━━━━━ Records for the task

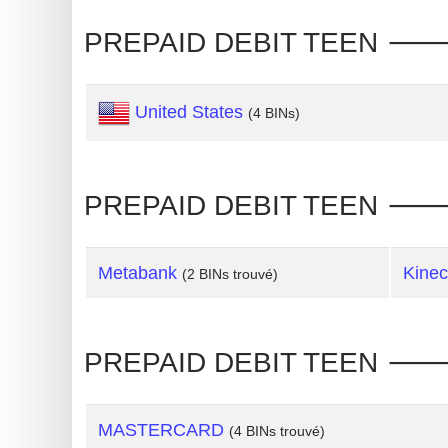
Generate
PREPAID DEBIT TEEN 🡒 d
Credit
Card
United States
from
(4 BINs)
BIN
Credit
PREPAID DEBIT TEEN 🡒 de
Card
Checker
Service
Metabank
Kinec
(2 BINs trouvé)
What
is
PREPAID DEBIT TEEN 🡒 de
My
IP
Address
MASTERCARD
(4 BINs trouvé)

━━━━━━━━━━

:: Your assignment ::
Rewrite the records with every "Checker" swapped for "Lookup" and nothing else changed. Leave the pictures out.

:: Expected answer ::
Generate
PREPAID DEBIT TEEN 🡒 d
Credit
Card
United States
from
(4 BINs)
BIN
Credit
PREPAID DEBIT TEEN 🡒 de
Card
Lookup
Service
Metabank
Kinec
(2 BINs trouvé)
What
is
PREPAID DEBIT TEEN 🡒 de
My
IP
Address
MASTERCARD
(4 BINs trouvé)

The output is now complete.